The Empire Cinema was a 1920s structure in Blackpool, Lancashire, in England, United Kingdom. It was built as a cinema and was used as such until 1959 when it became a nightclub, known as Casino. The Casino club hosted concerts by acts including the Beatles and Shirley Bassey. In 1974 it became a bingo hall and operated as such until 2020. The structure was locally listed but was demolished in 2021.

== Cinema ==
The structure was constructed between 1928 and 1929 for Nottingham Cinemas Limited. It was designed by Lancashire architect Halstead Best. The structure, in Hawes Side Lane, had a proscenium width of 24 ft and between 868 and 929 seats. The cinema served as a meeting hall for Labour Party events in the 1930s.

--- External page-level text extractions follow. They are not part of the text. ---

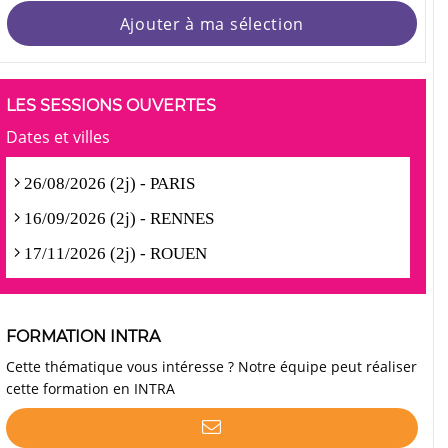
Ajouter à ma sélection
LES SESSIONS OUVERTES
Dates et villes
26/08/2026 (2j) - PARIS
16/09/2026 (2j) - RENNES
17/11/2026 (2j) - ROUEN
FORMATION INTRA
Cette thématique vous intéresse ? Notre équipe peut réaliser
cette formation en INTRA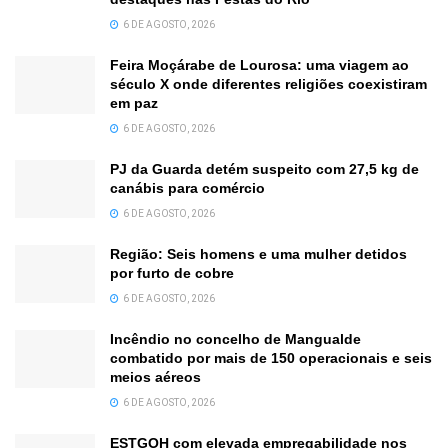
6 DE AGOSTO, 2026
Feira Moçárabe de Lourosa: uma viagem ao
século X onde diferentes religiões coexistiram
em paz
6 DE AGOSTO, 2026
PJ da Guarda detém suspeito com 27,5 kg de
canábis para comércio
6 DE AGOSTO, 2026
Região: Seis homens e uma mulher detidos
por furto de cobre
6 DE AGOSTO, 2026
Incêndio no concelho de Mangualde
combatido por mais de 150 operacionais e seis
meios aéreos
6 DE AGOSTO, 2026
ESTGOH com elevada empregabilidade nos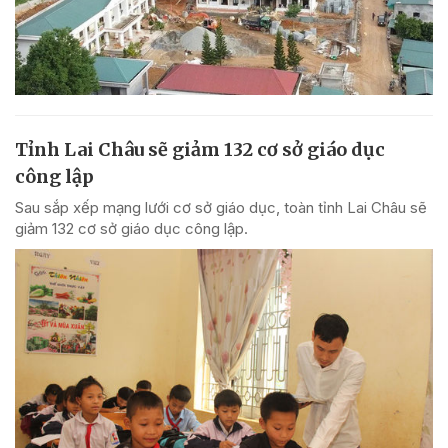
Tỉnh Lai Châu sẽ giảm 132 cơ sở giáo dục
công lập
Sau sắp xếp mạng lưới cơ sở giáo dục, toàn tỉnh Lai Châu sẽ
giảm 132 cơ sở giáo dục công lập.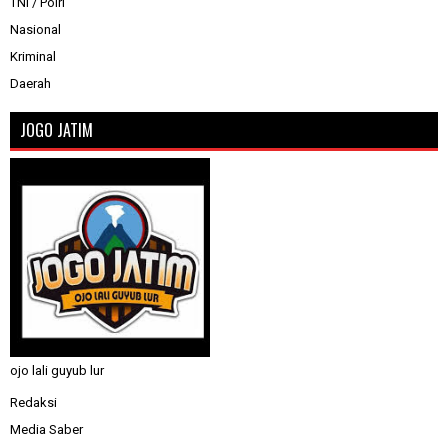
TNI / Polri
Nasional
Kriminal
Daerah
JOGO JATIM
ojo lali guyub lur
Redaksi
Media Saber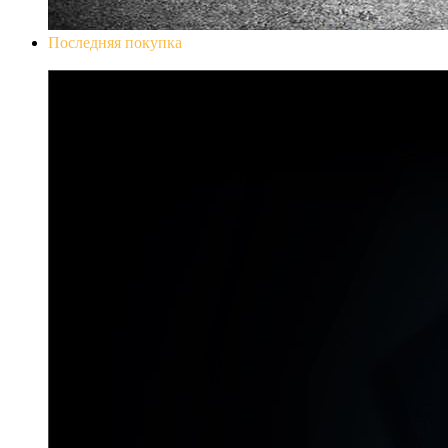
Последняя покупка
Don`t Starve Mega Pack 2020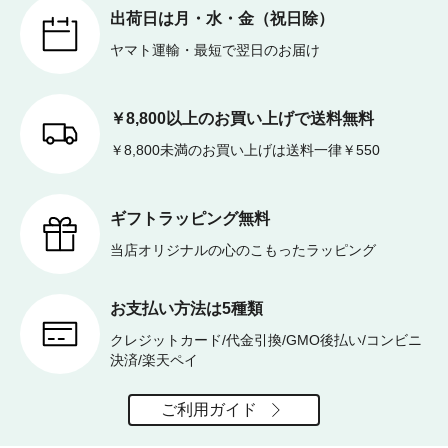
出荷日は月・水・金（祝日除）
ヤマト運輸・最短で翌日のお届け
￥8,800以上のお買い上げで送料無料
￥8,800未満のお買い上げは送料一律￥550
ギフトラッピング無料
当店オリジナルの心のこもったラッピング
お支払い方法は5種類
クレジットカード/代金引換/GMO後払い/コンビニ
決済/楽天ペイ
ご利用ガイド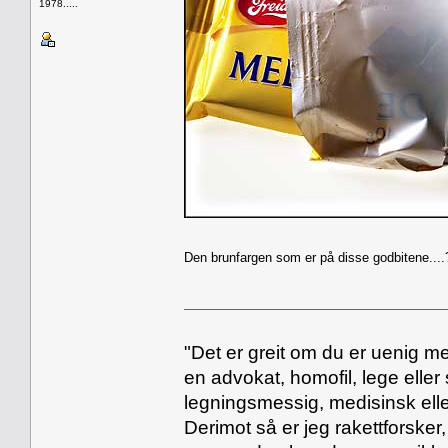
1978.....
Den brunfargen som er på disse godbitene....
"Det er greit om du er uenig me
en advokat, homofil, lege eller 
legningsmessig, medisinsk ell
Derimot så er jeg rakettforsker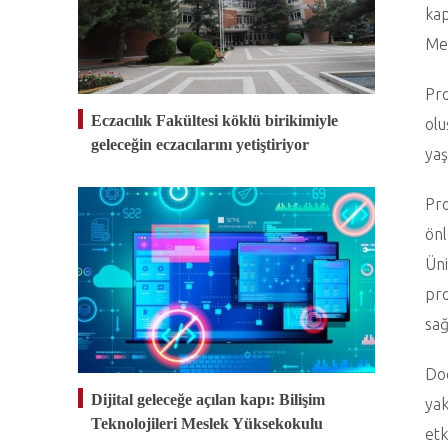
kap
Meh
Pro
Eczacılık Fakültesi köklü birikimiyle
olu
geleceğin eczacılarını yetiştiriyor
yaş
Pro
önl
Üni
pro
sağ
Doç
Dijital geleceğe açılan kapı: Bilişim
yak
Teknolojileri Meslek Yüksekokulu
etk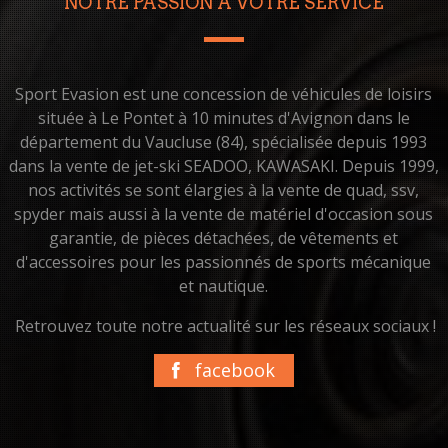
NOTRE PASSION À VOTRE SERVICE
Sport Evasion est une concession de véhicules de loisirs
située à Le Pontet à 10 minutes d'Avignon dans le
département du Vaucluse (84), spécialisée depuis 1993
dans la vente de jet-ski SEADOO, KAWASAKI. Depuis 1999,
nos activités se sont élargies à la vente de quad, ssv,
spyder mais aussi à la vente de matériel d'occasion sous
garantie, de pièces détachées, de vêtements et
d'accessoires pour les passionnés de sports mécanique
et nautique.
Retrouvez toute notre actualité sur les réseaux sociaux !
facebook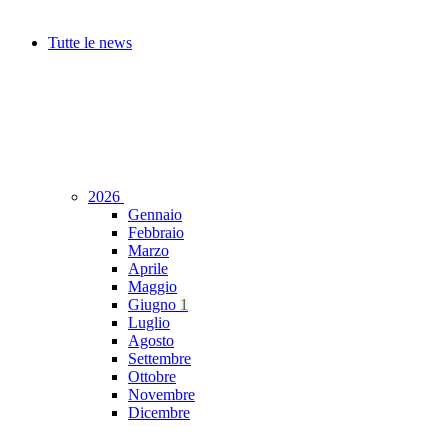
Tutte le news
2026
Gennaio
Febbraio
Marzo
Aprile
Maggio
Giugno
1
Luglio
Agosto
Settembre
Ottobre
Novembre
Dicembre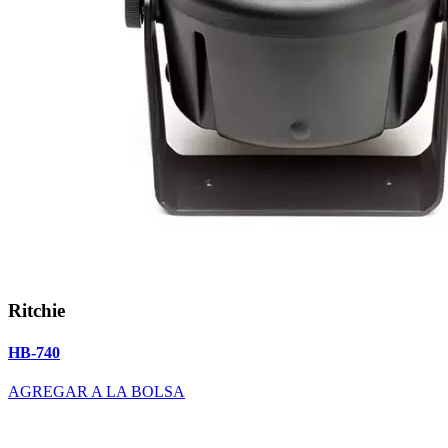
Ritchie
HB-740
AGREGAR A LA BOLSA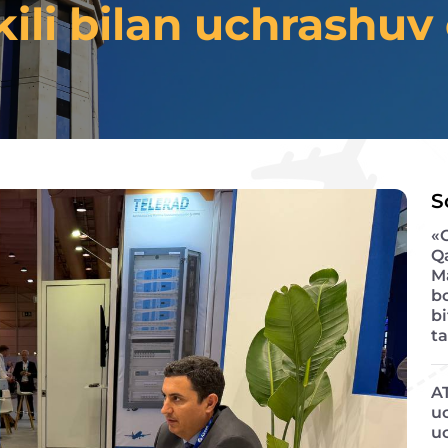
ili bilan uchrashuv
S
«
Q
M
b
bi
ta
A
u
u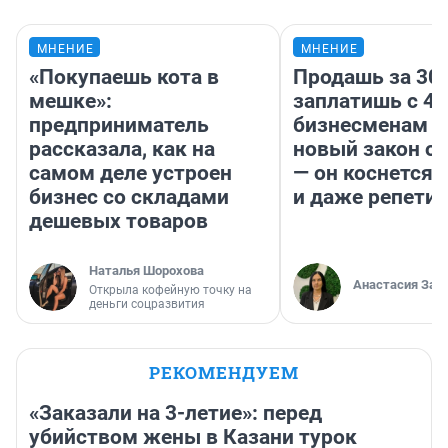
МНЕНИЕ
МНЕНИЕ
«Покупаешь кота в
Продашь за 300
мешке»:
заплатишь с 40
предприниматель
бизнесменам г
рассказала, как на
новый закон о 
самом деле устроен
— он коснется 
бизнес со складами
и даже репети
дешевых товаров
Наталья Шорохова
Анастасия Зав
Открыла кофейную точку на
деньги соцразвития
РЕКОМЕНДУЕМ
«Заказали на 3-летие»: перед
убийством жены в Казани турок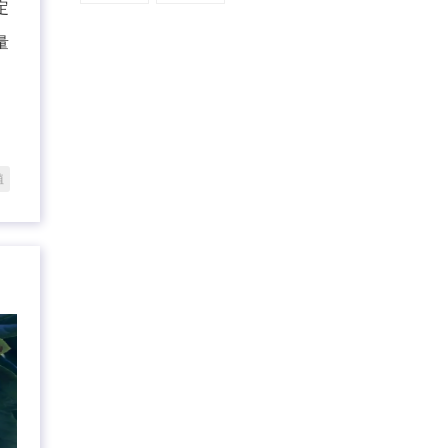
定
量
植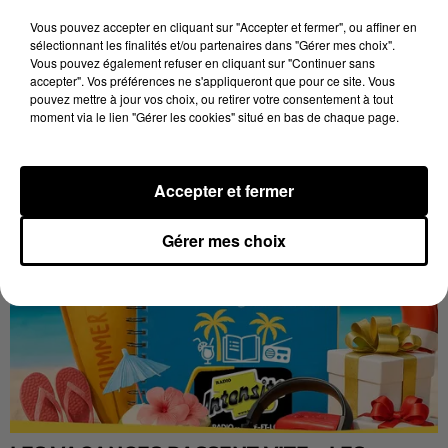
Stars'Terre, organisée du 18 au 20 septembre 2026 au
Château de Courtalain, Philippe Palmieri, président...
Vous pouvez accepter en cliquant sur "Accepter et fermer", ou affiner en
sélectionnant les finalités et/ou partenaires dans "Gérer mes choix".
LES JEUX
Vous pouvez également refuser en cliquant sur "Continuer sans
Voir plus
accepter". Vos préférences ne s'appliqueront que pour ce site. Vous
pouvez mettre à jour vos choix, ou retirer votre consentement à tout
moment via le lien "Gérer les cookies" situé en bas de chaque page.
Accepter et fermer
Gérer mes choix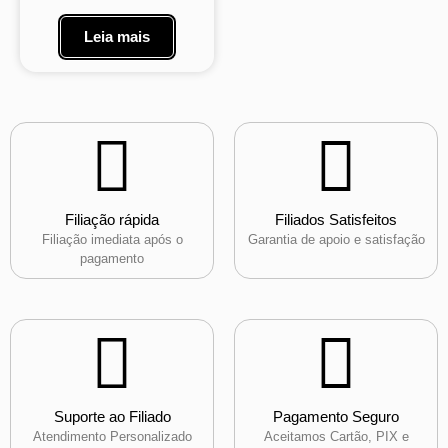
Leia mais
Filiação rápida
Filiados Satisfeitos
Filiação imediata após o
Garantia de apoio e satisfação
pagamento
Suporte ao Filiado
Pagamento Seguro
Atendimento Personalizado
Aceitamos Cartão, PIX e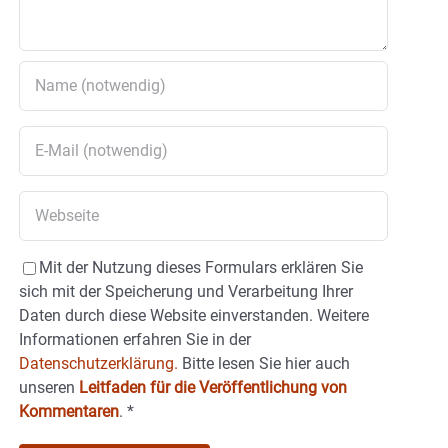
Mit der Nutzung dieses Formulars erklären Sie
sich mit der Speicherung und Verarbeitung Ihrer
Daten durch diese Website einverstanden. Weitere
Informationen erfahren Sie in der
Datenschutzerklärung.
Bitte lesen Sie hier auch
unseren
Leitfaden für die Veröffentlichung von
Kommentaren
.
*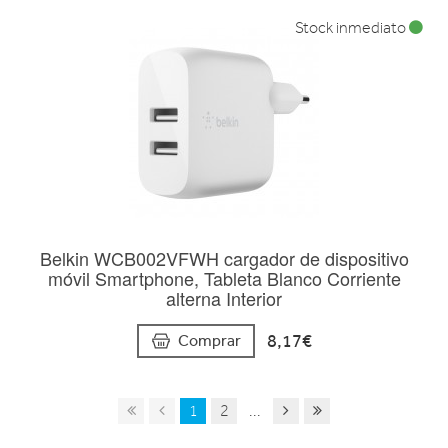
Stock inmediato
Belkin WCB002VFWH cargador de dispositivo
móvil Smartphone, Tableta Blanco Corriente
alterna Interior
8,17€
Comprar
1
2
...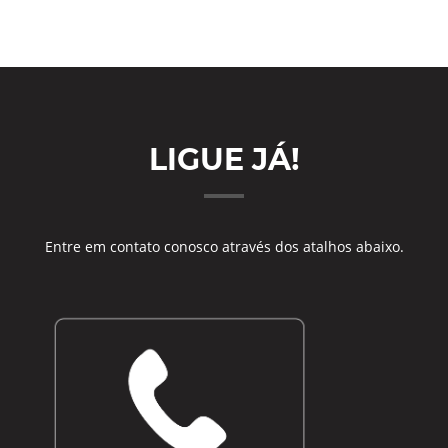
LIGUE JÁ!
Entre em contato conosco através dos atalhos abaixo.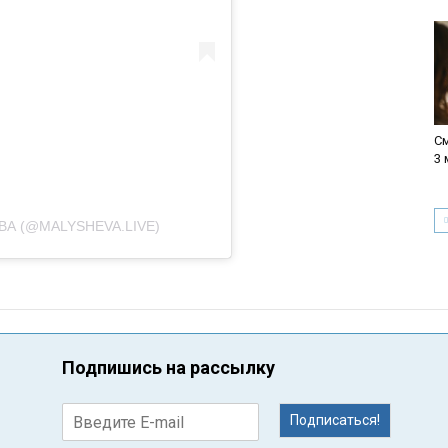
См
3 
А (@MALYSHEVA.LIVE)
Подпишись на рассылку
Подписаться!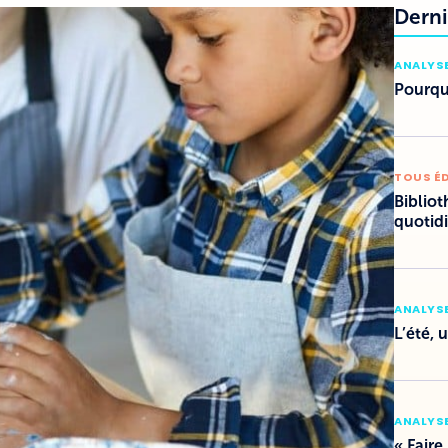
Derni
ANALYSE
Pourquo
TOUS É
Bibliot
quotid
ANALYSE
L’été, 
ANALYSE
« Faire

The theatre was modernised in 1939 which saw its capacity increase to between 1,094 and 1,194 seats. During the early 1940s the science fiction writer John Russell Fearn served as the cinema's chief projectionist. During the Second World War Fearn was the only full-time science fiction writer in Britain. When writers lost their status as a reserved occupation in 1941 Fearn was obliged to undertake essential war work. He served in an aircraft factory but found the work hard ("it damned near killed me") and managed to get approval to accept the offer of a job at the cinema from his friend who was manager there. Fearn enjoyed the work and it gave him enough spare time to write 5,000 words a day. The cinema closed in 1959.

== Later uses ==
The structure was later converted into a nightclub, branded as Casino. The club hosted concerts by many popular musicians such as the Beatles, Shirley Bassey, Tom Jones and Gerry and the Pacemakers. In 1974 the club was purchased by Elaine and John Bottomley and converted into a bingo hall. The couple owned five other bingo halls in the town but after John's death in 1994 Elaine sold the other sites.

== Demolition ==
The bingo hall closed in 2020 with Elaine Bottomley blaming the effects of the COVID pandemic and social distancing measures. She had sought planning permission to convert the structure into 14 flats in 2018 but this had proved unviable due to the age of the building. In April 2021 the structure was demolished to be redeveloped for housing. The structure had been locally listed at the time of its demolition. Since the demolition Blackpool Council passed a direction to require planning permission for the demolition of any locally listed building.